*** Opening of RECORDS FOR PROCESSING ***
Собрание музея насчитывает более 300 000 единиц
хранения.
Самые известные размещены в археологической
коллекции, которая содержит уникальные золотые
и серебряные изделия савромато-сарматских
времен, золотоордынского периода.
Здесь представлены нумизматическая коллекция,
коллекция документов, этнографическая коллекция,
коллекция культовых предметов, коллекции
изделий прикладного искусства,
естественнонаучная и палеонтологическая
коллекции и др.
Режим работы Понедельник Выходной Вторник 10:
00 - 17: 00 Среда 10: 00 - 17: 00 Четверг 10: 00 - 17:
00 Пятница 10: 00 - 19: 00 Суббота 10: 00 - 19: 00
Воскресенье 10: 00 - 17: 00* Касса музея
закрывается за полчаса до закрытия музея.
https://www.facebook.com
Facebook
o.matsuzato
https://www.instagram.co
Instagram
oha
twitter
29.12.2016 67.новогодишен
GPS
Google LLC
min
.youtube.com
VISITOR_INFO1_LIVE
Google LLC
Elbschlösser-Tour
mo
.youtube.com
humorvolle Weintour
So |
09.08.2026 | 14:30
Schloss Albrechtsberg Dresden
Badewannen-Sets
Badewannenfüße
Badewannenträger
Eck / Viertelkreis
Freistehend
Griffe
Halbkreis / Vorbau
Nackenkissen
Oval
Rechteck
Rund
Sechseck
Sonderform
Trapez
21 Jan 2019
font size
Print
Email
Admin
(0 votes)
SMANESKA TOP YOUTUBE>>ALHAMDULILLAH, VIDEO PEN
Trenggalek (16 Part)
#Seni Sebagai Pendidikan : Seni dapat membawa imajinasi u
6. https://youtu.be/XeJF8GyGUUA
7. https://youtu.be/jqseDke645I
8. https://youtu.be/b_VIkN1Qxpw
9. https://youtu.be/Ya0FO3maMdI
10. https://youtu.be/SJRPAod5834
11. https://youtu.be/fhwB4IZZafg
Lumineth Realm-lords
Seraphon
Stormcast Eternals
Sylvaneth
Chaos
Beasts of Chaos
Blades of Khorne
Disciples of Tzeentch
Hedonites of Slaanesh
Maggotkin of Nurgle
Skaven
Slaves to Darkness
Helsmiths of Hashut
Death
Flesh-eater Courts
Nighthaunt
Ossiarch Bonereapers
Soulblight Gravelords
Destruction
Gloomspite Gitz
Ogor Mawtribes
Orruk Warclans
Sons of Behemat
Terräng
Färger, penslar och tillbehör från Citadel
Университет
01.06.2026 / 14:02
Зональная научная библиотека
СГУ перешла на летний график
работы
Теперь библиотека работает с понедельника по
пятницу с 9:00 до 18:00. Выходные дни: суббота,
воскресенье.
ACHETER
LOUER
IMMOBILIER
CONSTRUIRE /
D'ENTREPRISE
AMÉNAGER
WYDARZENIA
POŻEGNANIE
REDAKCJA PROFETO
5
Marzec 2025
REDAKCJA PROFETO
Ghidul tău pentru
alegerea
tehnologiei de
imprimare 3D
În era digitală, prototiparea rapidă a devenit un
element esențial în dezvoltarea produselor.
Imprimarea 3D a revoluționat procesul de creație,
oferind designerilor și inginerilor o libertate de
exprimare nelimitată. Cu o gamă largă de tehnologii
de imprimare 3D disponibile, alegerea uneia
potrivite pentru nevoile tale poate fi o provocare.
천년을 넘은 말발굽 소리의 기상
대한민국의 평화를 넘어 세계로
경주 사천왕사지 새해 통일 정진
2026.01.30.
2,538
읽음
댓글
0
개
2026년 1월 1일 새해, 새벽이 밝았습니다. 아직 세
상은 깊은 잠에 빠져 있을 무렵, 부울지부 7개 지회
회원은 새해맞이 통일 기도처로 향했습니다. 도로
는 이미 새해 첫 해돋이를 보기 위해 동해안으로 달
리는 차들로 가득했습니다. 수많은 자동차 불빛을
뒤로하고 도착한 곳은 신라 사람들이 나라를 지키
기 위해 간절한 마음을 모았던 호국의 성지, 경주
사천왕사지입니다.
*** Close of RECORDS FOR PROCESSING ***
# ABOUT THIS EXERCISE:
Reproduce every one of the lines above word for word.

# PROBLEM SOLUTION:
Собрание музея насчитывает более 300 000 единиц
хранения.
Самые известные размещены в археологической
коллекции, которая содержит уникальные золотые
и серебряные изделия савромато-сарматских
времен, золотоордынского периода.
Здесь представлены нумизматическая коллекция,
коллекция документов, этнографическая коллекция,
коллекция культовых предметов, коллекции
изделий прикладного искусства,
естественнонаучная и палеонтологическая
коллекции и др.
Режим работы Понедельник Выходной Вторник 10:
00 - 17: 00 Среда 10: 00 - 17: 00 Четверг 10: 00 - 17:
00 Пятница 10: 00 - 19: 00 Суббота 10: 00 - 19: 00
Воскресенье 10: 00 - 17: 00* Касса музея
закрывается за полчаса до закрытия музея.
https://www.facebook.com
Facebook
o.matsuzato
https://www.instagram.co
Instagram
oha
twitter
29.12.2016 67.новогодишен
GPS
Google LLC
min
.youtube.com
VISITOR_INFO1_LIVE
Google LLC
Elbschlösser-Tour
mo
.youtube.com
humorvolle Weintour
So |
09.08.2026 | 14:30
Schloss Albrechtsberg Dresden
Badewannen-Sets
Badewannenfüße
Badewannenträger
Eck / Viertelkreis
Freistehend
Griffe
Halbkreis / Vorbau
Nackenkissen
Oval
Rechteck
Rund
Sechseck
Sonderform
Trapez
21 Jan 2019
font size
Print
Email
Admin
(0 votes)
SMANESKA TOP YOUTUBE>>ALHAMDULILLAH, VIDEO PEN
Trenggalek (16 Part)
#Seni Sebagai Pendidikan : Seni dapat membawa imajinasi u
6. https://youtu.be/XeJF8GyGUUA
7. https://youtu.be/jqseDke645I
8. https://youtu.be/b_VIkN1Qxpw
9. https://youtu.be/Ya0FO3maMdI
10. https://youtu.be/SJRPAod5834
11. https://youtu.be/fhwB4IZZafg
Lumineth Realm-lords
Seraphon
Stormcast Eternals
Sylvaneth
Chaos
Beasts of Chaos
Blades of Khorne
Disciples of Tzeentch
Hedonites of Slaanesh
Maggotkin of Nurgle
Skaven
Slaves to Darkness
Helsmiths of Hashut
Death
Flesh-eater Courts
Nighthaunt
Ossiarch Bonereapers
Soulblight Gravelords
Destruction
Gloomspite Gitz
Ogor Mawtribes
Orruk Warclans
Sons of Behemat
Terräng
Färger, penslar och tillbehör från Citadel
Университет
01.06.2026 / 14:02
Зональная научная библиотека
СГУ перешла на летний график
работы
Теперь библиотека работает с понедельника по
пятницу с 9:00 до 18:00. Выходные дни: суббота,
воскресенье.
ACHETER
LOUER
IMMOBILIER
CONSTRUIRE /
D'ENTREPRISE
AMÉNAGER
WYDARZENIA
POŻEGNANIE
REDAKCJA PROFETO
5
Marzec 2025
REDAKCJA PROFETO
Ghidul tău pentru
alegerea
tehnologiei de
imprimare 3D
În era digitală, prototiparea rapidă a devenit un
element esențial în dezvoltarea produselor.
Imprimarea 3D a revoluționat procesul de creație,
oferind designerilor și inginerilor o libertate de
exprimare nelimitată. Cu o gamă largă de tehnologii
de imprimare 3D disponibile, alegerea uneia
potrivite pentru nevoile tale poate fi o provocare.
천년을 넘은 말발굽 소리의 기상
대한민국의 평화를 넘어 세계로
경주 사천왕사지 새해 통일 정진
2026.01.30.
2,538
읽음
댓글
0
개
2026년 1월 1일 새해, 새벽이 밝았습니다. 아직 세
상은 깊은 잠에 빠져 있을 무렵, 부울지부 7개 지회
회원은 새해맞이 통일 기도처로 향했습니다. 도로
는 이미 새해 첫 해돋이를 보기 위해 동해안으로 달
리는 차들로 가득했습니다. 수많은 자동차 불빛을
뒤로하고 도착한 곳은 신라 사람들이 나라를 지키
기 위해 간절한 마음을 모았던 호국의 성지, 경주
사천왕사지입니다.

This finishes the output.